+++ Passage shown +++

Another factor is technology. In the prior example, the IS auditor needs to collect data on monthly sales and production activity as well as data on the functioning of processes and controls. This could be done at month-end or during the month. If the IS auditor chose to collect and analyze this information during the month, then he/she would need a method to accomplish this without disruption to the client's processing environment. With the widespread adoption of relational databases, increased sophistication of electronic audit tools and the proliferation of remote access through virtual private networks and secure socket layer technology, the ability of IS auditors to passively access client data has increased substantially. Internal and external IS auditors can access data stored in relational databases easily for analysis and testing while maintaining security over proprietary information.

What Does Continuous Auditing Mean to IS Auditors?

To report on a continuous basis, an organization must have strong controls. Many of these controls exist within and around IT systems. The special skills and knowledge that IS auditors have are essential to the assessment of these controls and to the performance of these engagements. This means that IS auditors are the key to the issuance of any continuous auditing report, regardless of its subject matter. This concept is supported by research done in a 1998 study jointly issued by the Canadian Institute of Chartered Accountants (CICA) and the AICPA. The research discussed many of the concepts and issues associated with continuous auditing. It looked at a variety of topics including what types of subject matter were suited to continuous auditing reporting and the types of control environments best suited for continuous auditing. The study concluded that organizations with strong internal control environments and well-controlled information systems were best suited for continuous auditing. This conclusion was based on the assumption that, to make continuous auditing possible and cost effective, significant reliance on controls was required. The study noted that IS auditors would have a significant involvement in continuous auditing engagements as it was expected that many of the controls would be IT controls.

+++

* [Required work]
[1] According to the passage on continuous auditing, which organizations did the 1998 study conclude were best suited for continuous auditing?
[2] State whether each of the following statements agrees with the passage on continuous auditing, and support each yes or no with the deciding words quoted from the passage. (a) The 1998 study was issued by the CICA alone. (b) IS auditors can access data in relational databases while keeping proprietary information secure. (c) The study expected many of the controls in continuous auditing engagements to be IT controls.
[3] Write a continuation of the passage on continuous auditing, starting after its final sentence.

+++ Stored rows +++

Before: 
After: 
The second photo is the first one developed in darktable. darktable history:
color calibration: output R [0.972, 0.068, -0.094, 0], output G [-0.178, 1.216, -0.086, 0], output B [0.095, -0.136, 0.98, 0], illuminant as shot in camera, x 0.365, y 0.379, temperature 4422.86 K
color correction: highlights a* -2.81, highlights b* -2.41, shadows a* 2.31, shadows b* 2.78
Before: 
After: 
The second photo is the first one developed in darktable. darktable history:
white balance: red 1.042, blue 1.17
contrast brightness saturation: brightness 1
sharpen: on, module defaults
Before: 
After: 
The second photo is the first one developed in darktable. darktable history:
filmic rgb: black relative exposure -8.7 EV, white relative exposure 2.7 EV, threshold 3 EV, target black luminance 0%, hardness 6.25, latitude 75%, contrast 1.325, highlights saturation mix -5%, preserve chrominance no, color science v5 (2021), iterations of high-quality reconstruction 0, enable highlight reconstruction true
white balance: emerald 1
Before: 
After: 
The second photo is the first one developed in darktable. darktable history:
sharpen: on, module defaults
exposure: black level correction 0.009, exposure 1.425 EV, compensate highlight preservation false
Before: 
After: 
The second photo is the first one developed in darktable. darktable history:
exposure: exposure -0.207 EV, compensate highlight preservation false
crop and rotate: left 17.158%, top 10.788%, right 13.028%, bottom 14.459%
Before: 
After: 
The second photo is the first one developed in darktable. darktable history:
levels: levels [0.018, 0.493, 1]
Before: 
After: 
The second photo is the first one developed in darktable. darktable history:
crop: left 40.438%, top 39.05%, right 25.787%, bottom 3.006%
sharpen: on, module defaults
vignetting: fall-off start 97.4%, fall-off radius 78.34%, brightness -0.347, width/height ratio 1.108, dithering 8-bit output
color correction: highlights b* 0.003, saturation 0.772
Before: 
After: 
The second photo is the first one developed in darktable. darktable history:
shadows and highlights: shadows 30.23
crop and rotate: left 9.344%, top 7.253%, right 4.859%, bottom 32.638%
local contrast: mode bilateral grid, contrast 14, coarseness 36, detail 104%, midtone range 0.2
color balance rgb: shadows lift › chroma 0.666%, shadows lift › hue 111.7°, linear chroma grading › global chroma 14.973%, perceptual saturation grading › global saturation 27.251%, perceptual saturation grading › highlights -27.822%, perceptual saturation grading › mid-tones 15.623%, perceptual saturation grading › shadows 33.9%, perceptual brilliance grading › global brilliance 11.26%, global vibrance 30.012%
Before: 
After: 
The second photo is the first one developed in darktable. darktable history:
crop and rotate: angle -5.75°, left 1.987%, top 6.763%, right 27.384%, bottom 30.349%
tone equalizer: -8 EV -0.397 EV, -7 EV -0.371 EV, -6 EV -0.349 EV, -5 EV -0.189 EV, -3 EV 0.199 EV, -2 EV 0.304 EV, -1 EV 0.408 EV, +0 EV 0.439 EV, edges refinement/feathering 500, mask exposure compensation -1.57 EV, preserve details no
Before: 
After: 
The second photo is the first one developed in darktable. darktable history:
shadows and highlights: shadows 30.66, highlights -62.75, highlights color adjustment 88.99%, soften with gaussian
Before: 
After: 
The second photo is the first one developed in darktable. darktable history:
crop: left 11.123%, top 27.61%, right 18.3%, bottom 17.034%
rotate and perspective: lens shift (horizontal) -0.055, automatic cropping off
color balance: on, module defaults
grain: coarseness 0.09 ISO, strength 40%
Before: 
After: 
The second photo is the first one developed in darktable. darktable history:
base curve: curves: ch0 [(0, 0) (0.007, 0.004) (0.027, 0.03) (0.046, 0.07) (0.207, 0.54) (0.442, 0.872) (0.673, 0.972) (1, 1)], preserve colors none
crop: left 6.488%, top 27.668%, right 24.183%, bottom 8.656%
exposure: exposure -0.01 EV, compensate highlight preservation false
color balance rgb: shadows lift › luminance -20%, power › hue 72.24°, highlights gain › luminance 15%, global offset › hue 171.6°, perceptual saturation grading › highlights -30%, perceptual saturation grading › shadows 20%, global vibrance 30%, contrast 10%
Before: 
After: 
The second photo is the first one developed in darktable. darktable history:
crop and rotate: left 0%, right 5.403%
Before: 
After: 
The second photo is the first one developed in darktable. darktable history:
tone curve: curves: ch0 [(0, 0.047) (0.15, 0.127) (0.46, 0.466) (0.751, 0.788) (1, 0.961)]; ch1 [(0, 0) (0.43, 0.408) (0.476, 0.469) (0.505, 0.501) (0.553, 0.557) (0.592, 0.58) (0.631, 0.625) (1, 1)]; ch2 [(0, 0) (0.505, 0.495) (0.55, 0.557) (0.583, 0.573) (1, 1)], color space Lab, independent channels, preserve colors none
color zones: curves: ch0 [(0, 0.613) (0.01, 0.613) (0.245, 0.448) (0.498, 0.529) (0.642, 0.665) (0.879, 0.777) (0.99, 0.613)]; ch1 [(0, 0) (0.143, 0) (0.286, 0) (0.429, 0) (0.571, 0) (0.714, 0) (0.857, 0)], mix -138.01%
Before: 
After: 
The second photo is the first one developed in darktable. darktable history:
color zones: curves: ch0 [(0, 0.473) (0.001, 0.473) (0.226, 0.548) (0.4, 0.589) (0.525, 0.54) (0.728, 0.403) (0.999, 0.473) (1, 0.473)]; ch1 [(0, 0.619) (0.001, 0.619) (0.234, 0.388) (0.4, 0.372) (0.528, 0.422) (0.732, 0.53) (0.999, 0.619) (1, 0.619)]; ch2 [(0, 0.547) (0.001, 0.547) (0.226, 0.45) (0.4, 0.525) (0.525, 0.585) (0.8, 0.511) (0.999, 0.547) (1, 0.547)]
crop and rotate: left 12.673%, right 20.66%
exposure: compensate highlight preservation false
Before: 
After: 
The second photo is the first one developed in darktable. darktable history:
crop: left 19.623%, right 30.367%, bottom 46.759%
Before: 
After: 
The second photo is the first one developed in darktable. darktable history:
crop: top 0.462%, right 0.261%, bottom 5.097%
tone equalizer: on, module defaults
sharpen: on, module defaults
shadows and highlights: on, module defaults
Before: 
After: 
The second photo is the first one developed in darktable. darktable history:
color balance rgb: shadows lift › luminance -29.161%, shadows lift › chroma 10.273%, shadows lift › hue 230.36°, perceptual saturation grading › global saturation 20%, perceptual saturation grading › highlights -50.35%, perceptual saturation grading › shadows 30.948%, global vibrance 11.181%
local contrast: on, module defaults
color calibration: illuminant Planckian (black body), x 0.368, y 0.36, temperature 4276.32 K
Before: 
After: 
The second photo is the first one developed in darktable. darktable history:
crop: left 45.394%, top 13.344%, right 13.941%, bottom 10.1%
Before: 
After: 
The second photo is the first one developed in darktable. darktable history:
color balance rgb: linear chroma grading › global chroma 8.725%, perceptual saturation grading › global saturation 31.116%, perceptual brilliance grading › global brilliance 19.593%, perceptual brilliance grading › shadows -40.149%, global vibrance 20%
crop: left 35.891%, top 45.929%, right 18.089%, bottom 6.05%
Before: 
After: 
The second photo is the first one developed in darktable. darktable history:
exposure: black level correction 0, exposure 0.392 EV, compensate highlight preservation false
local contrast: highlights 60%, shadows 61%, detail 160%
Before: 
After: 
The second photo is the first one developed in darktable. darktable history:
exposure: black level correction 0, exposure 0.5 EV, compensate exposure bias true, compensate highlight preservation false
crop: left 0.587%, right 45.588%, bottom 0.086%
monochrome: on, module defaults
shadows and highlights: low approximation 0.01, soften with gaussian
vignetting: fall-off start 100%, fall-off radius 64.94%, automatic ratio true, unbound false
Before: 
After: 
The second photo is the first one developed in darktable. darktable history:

+++

* [Answers to the exercises]
[1] Organizations with strong internal control environments and well-controlled information systems.

[2]
(a) No: "jointly issued by the Canadian Institute of Chartered Accountants (CICA) and the AICPA."
(b) Yes: "Internal and external IS auditors can access data stored in relational databases easily for analysis and testing while maintaining security over proprietary information."
(c) Yes: "it was expected that many of the controls would be IT controls."

[3]
In the internal audit environment, the concept is no different. If an internal auditor undertakes a continuous auditing engagement, the same concepts apply.

In the example where the IS auditor reports on monthly sales and production data, the report on information comes directly from the organization's information systems. As a result, the need to examine IT controls over systems that generate the monthly sales and production data is the key to being able to issue a report.

A real-life example can be found in the SysTrust service jointly developed by CICA and AICPA. SysTrust allows an IS auditor to report on the controls over a system. Depending upon the nature of the system under examination, the controls may be significantly, or entirely, comprised of IT controls. Many of the issued SysTrust opinions cover IT systems including systems hosted by third-party providers. In all of these reports, IS auditors have played a significant part in the performance of these engagements. An interesting aspect is that SysTrust engagements can be performed on a continuous basis and can be used to provide continuous auditing over a system.

Implementing Continuous Auditing

If an organization is considering implementing continuous auditing (whether performed by external or internal IS auditors), there are multiple issues to consider, including:

  • Subject matter
  • Environment
  • Nature of testing required
  • Timing

Unquestionably, the first step is to define appropriate subject matter. Attempting to perform a continuous auditing engagement on the entire set of financial statements for a multinational organization with disparate systems is virtually impossible. On the other hand, performing a continuous auditing engagement on daily production, shipments, sales or other tangible and easily quantifiable subjects is much easier. This includes the controls over many applications such as a loan processing system, credit-card processing system and B2B systems. The point is fairly straightforward: subject matter that is definable and measured easily is most conducive to continuous auditing. On the other hand, subject matter that requires significant judgment or estimation is less conducive to continuous auditing.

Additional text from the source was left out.